Preheat your oven to 400°F (200°C). Spread the cubed pumpkin evenly on a baking sheet, drizzle with olive oil, and toss to coat. Roast in the oven until tender and slightly caramelized, about 25-30 minutes.
While the pumpkin roasts, heat a large pot over medium heat. Add chopped onion and cook, stirring occasionally, until translucent and fragrant, about 5 minutes. Add minced garlic and cook for another minute until fragrant.
Once the pumpkin is roasted and cool enough to handle, transfer it to the pot with the sautéed onions and garlic. Stir to combine and let the flavors meld for a couple of minutes.
Pour in the vegetable broth and coconut milk, stirring well. Bring the mixture to a gentle simmer and cook for 10 minutes, allowing the flavors to deepen and the soup to develop a rich aroma.

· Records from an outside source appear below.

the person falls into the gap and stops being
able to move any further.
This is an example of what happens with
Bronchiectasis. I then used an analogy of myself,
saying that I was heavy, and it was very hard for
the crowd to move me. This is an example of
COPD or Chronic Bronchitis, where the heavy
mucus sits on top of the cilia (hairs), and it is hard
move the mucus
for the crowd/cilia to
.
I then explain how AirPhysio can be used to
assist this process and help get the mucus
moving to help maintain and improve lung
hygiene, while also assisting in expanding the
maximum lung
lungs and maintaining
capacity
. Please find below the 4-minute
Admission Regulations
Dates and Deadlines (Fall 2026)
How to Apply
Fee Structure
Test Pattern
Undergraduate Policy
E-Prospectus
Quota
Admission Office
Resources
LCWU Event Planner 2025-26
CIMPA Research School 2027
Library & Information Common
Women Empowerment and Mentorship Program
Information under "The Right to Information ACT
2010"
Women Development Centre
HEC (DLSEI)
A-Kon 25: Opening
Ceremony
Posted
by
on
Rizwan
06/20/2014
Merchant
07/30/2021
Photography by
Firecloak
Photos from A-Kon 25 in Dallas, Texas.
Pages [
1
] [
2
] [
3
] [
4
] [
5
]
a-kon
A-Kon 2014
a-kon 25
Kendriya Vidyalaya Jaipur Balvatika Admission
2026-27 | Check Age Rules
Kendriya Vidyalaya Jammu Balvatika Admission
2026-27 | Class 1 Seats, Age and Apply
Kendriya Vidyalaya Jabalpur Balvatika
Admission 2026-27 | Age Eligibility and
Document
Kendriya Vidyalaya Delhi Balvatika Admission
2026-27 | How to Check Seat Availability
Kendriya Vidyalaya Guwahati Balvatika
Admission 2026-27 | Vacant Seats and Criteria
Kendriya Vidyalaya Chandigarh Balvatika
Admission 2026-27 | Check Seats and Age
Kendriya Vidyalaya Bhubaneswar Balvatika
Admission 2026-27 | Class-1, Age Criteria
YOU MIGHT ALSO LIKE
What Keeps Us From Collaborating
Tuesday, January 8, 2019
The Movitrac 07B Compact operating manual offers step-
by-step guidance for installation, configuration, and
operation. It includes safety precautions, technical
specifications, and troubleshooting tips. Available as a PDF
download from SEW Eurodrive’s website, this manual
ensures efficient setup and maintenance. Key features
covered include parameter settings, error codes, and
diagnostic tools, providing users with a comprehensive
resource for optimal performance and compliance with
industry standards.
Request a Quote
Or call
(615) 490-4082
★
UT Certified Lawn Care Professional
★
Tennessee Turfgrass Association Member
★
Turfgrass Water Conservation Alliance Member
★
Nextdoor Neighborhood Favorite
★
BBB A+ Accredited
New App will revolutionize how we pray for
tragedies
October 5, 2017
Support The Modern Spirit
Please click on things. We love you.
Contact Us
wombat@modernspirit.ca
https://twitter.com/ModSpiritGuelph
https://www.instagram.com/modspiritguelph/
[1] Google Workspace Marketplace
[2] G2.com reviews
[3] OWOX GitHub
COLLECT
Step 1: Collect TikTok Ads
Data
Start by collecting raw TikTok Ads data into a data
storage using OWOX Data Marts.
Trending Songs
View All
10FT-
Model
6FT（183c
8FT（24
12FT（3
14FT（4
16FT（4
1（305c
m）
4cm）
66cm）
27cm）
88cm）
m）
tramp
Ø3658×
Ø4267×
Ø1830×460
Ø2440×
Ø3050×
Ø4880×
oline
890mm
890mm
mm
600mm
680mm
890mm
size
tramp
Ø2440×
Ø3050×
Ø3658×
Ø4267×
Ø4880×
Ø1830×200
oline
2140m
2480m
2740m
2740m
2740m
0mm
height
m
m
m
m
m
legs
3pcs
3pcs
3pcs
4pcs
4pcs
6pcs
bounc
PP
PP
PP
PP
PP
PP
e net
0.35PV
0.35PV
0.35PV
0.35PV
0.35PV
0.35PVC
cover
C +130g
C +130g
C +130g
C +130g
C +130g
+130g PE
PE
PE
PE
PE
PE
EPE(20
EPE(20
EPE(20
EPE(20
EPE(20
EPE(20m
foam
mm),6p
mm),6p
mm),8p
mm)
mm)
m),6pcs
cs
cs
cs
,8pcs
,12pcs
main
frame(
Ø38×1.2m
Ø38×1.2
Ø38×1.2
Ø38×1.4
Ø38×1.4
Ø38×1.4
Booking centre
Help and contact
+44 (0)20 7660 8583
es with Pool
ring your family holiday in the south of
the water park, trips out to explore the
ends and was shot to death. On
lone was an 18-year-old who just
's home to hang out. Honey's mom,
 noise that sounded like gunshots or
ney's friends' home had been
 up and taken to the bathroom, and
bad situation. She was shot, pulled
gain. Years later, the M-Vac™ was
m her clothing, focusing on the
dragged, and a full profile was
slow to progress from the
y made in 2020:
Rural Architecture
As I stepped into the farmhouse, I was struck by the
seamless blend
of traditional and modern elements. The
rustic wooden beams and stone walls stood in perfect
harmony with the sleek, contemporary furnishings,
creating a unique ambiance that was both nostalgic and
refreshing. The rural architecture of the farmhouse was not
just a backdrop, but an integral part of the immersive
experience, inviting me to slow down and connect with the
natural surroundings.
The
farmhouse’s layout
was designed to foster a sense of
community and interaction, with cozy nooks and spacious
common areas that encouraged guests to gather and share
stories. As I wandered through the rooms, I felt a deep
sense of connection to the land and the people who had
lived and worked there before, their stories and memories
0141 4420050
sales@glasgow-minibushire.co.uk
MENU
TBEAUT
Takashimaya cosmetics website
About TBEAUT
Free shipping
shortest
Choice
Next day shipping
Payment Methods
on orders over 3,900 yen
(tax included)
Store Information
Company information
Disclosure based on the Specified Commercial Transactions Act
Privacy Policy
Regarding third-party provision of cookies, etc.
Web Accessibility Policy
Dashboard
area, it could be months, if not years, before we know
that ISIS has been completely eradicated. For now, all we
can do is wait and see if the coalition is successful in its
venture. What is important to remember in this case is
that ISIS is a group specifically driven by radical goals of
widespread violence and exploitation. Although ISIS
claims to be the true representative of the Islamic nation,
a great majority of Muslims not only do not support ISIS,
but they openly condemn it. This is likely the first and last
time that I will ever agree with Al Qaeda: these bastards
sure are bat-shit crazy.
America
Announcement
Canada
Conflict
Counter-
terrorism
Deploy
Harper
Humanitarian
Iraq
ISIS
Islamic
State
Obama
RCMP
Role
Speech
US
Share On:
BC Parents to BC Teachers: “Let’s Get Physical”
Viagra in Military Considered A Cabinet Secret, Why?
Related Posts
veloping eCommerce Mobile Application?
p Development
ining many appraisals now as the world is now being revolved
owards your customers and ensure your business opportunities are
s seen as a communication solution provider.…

Use an immersion blender or transfer the soup in batches to a blender, then blend until smooth and velvety. Be cautious of hot splashes during blending.
Return the pureed soup to the pot if using a blender, and gently reheat over low heat. Season with salt, pepper, and a dash of cinnamon to taste, stirring to combine.
Once heated through and seasoned to your liking, ladle the soup into bowls. You can garnish with a sprinkle of cinnamon or a drizzle of coconut milk for presentation.